Dataset records:
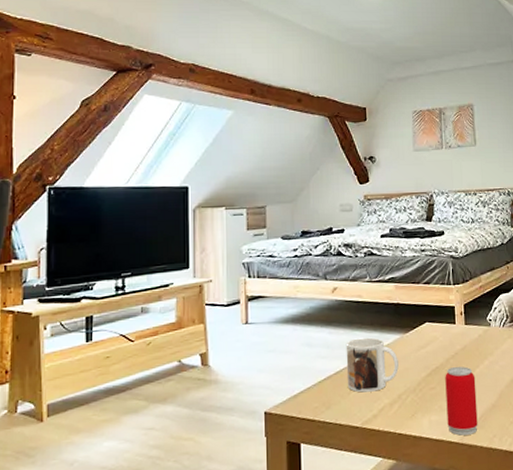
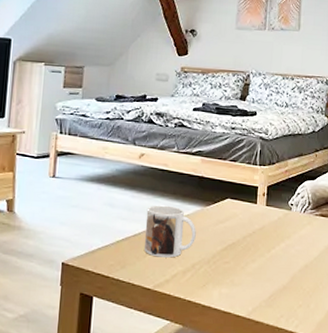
beverage can: present [445,366,478,436] -> none [237,245,270,311]

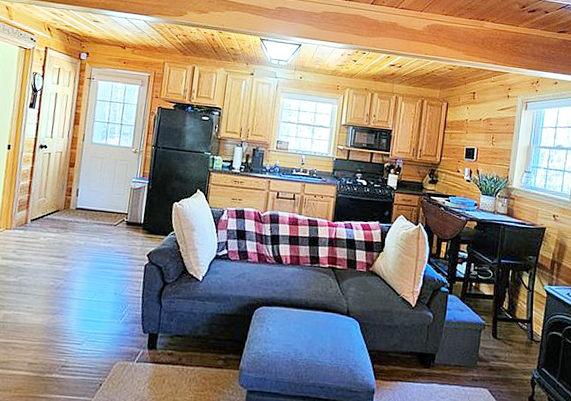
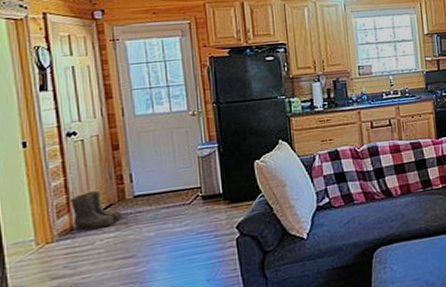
boots: none [28,195,64,228] -> present [70,191,122,230]

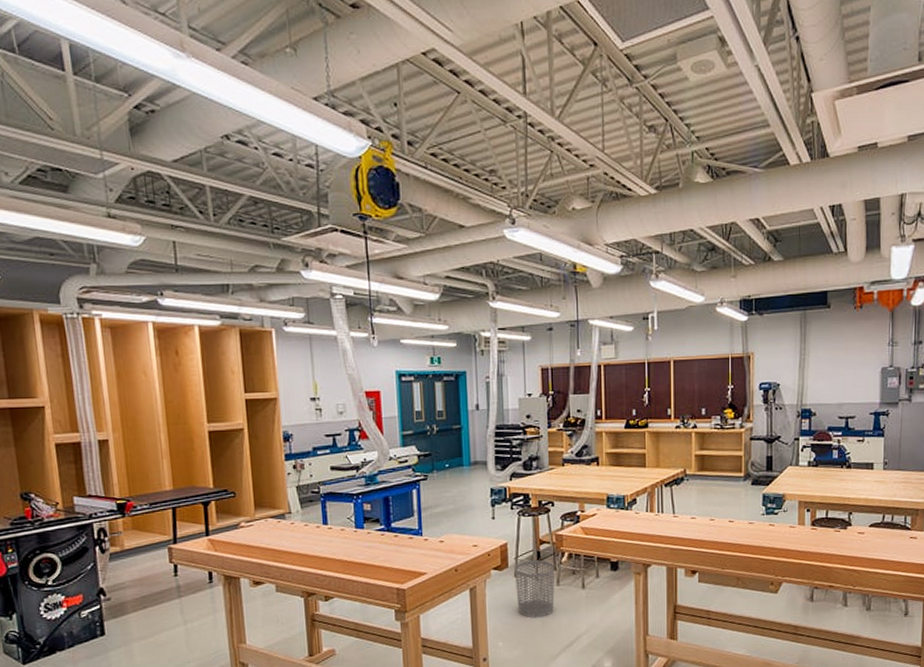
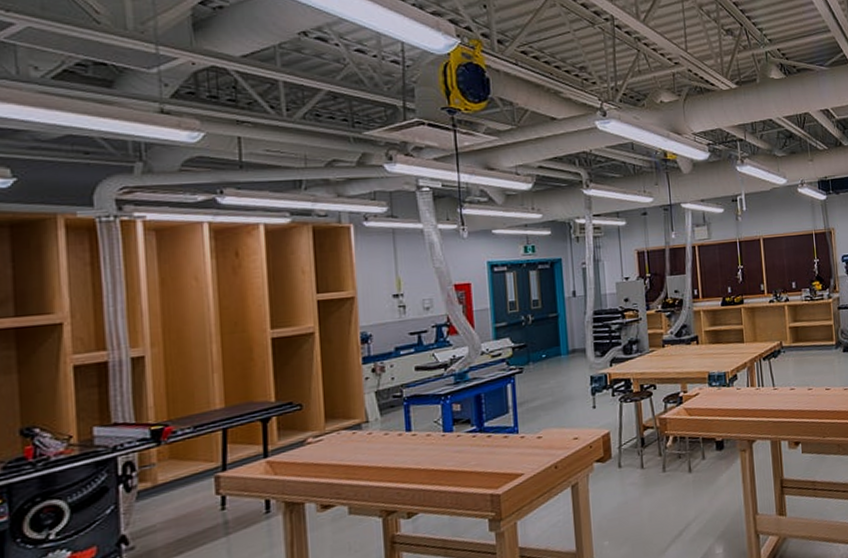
waste bin: present [515,560,555,618] -> none [619,446,661,511]

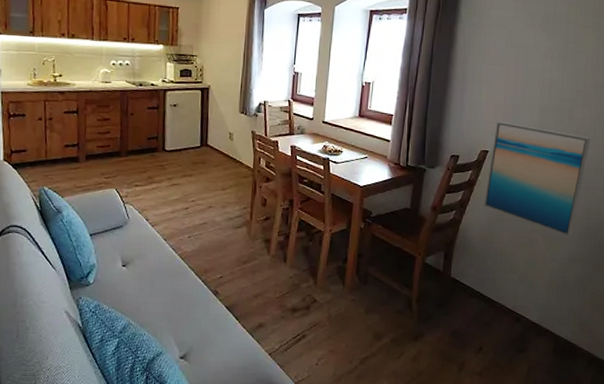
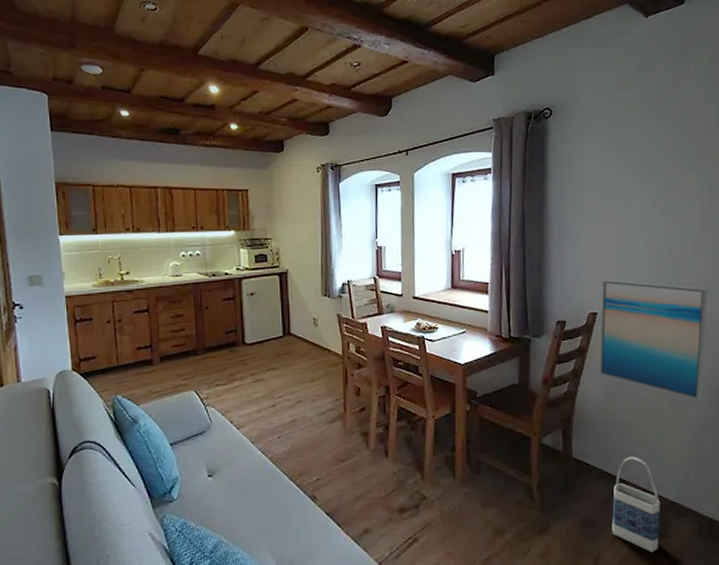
bag: none [478,281,523,364] -> present [612,457,661,552]

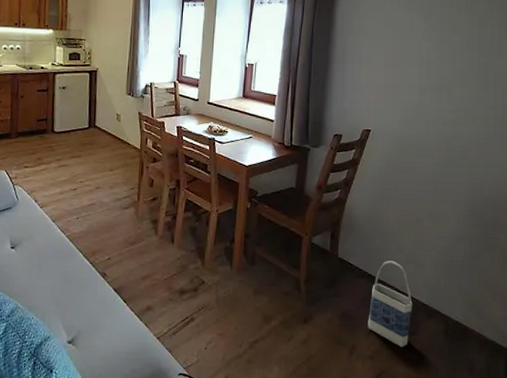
wall art: present [599,279,708,400] -> none [368,100,471,215]

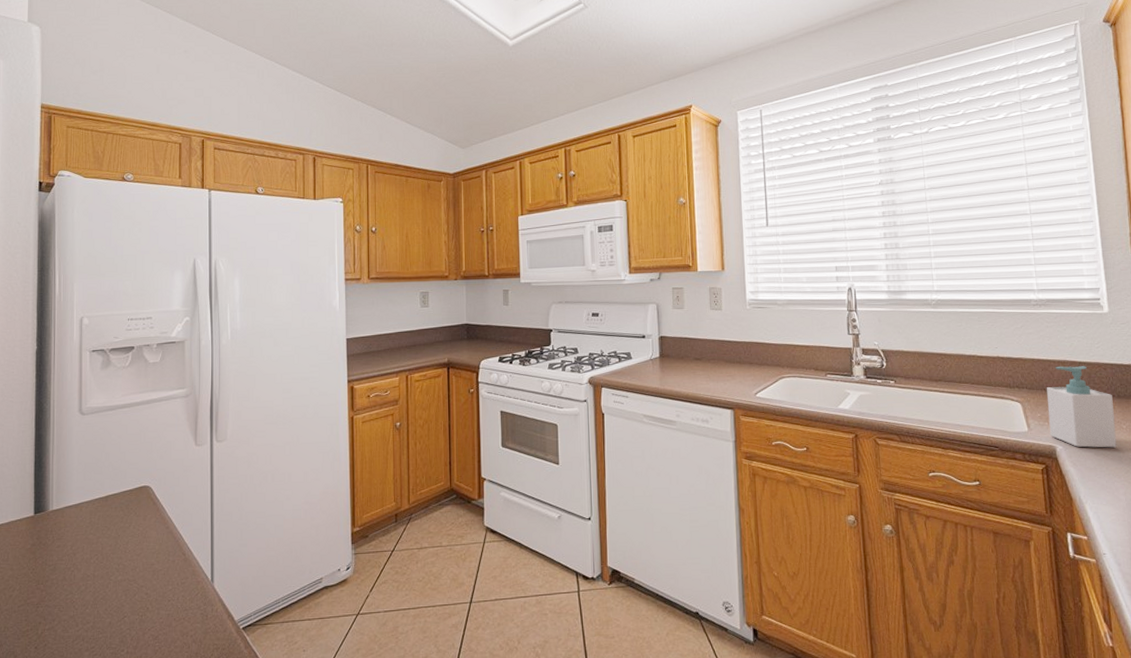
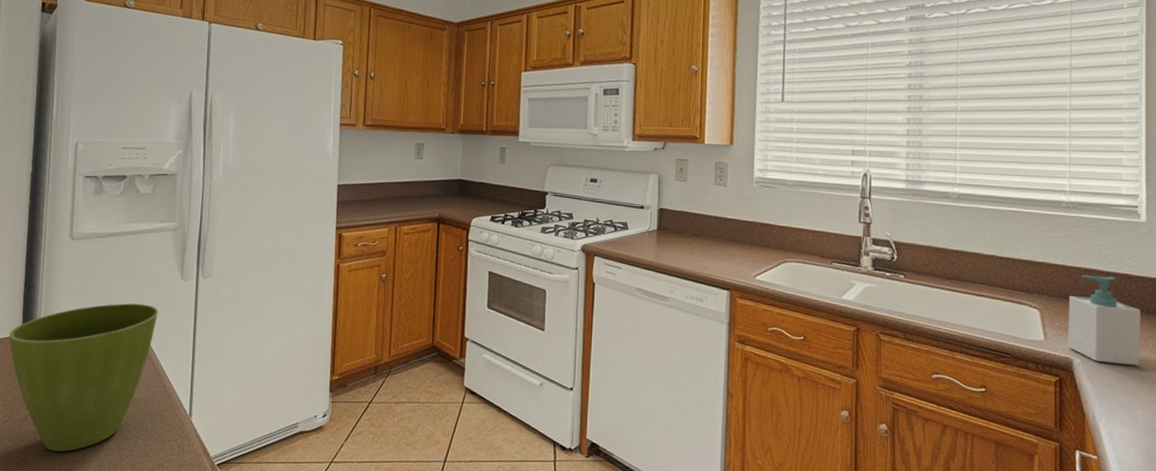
flower pot: none [21,473,174,632] -> present [9,303,158,452]

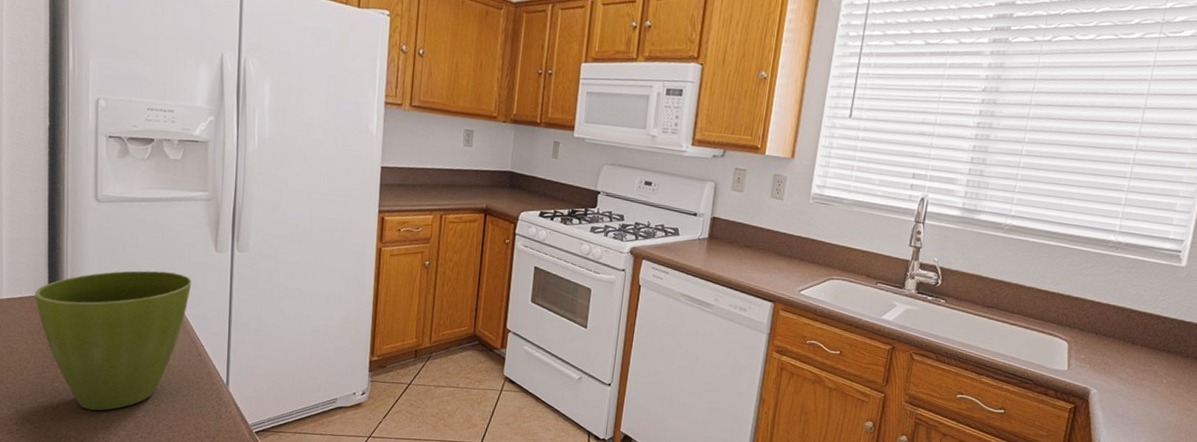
soap bottle: present [1067,275,1141,366] -> none [1088,312,1163,400]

*INSTRUCTIONS TO FOLLOW*
Output the entries above verbatim, leaving out images.

*PROBLEM SOLUTION*
beverage can: present [445,366,478,436] -> none [237,245,270,311]

boots: none [28,195,64,228] -> present [70,191,122,230]

waste bin: present [515,560,555,618] -> none [619,446,661,511]

bag: none [478,281,523,364] -> present [612,457,661,552]

wall art: present [599,279,708,400] -> none [368,100,471,215]

flower pot: none [21,473,174,632] -> present [9,303,158,452]

soap bottle: present [1067,275,1141,366] -> none [1088,312,1163,400]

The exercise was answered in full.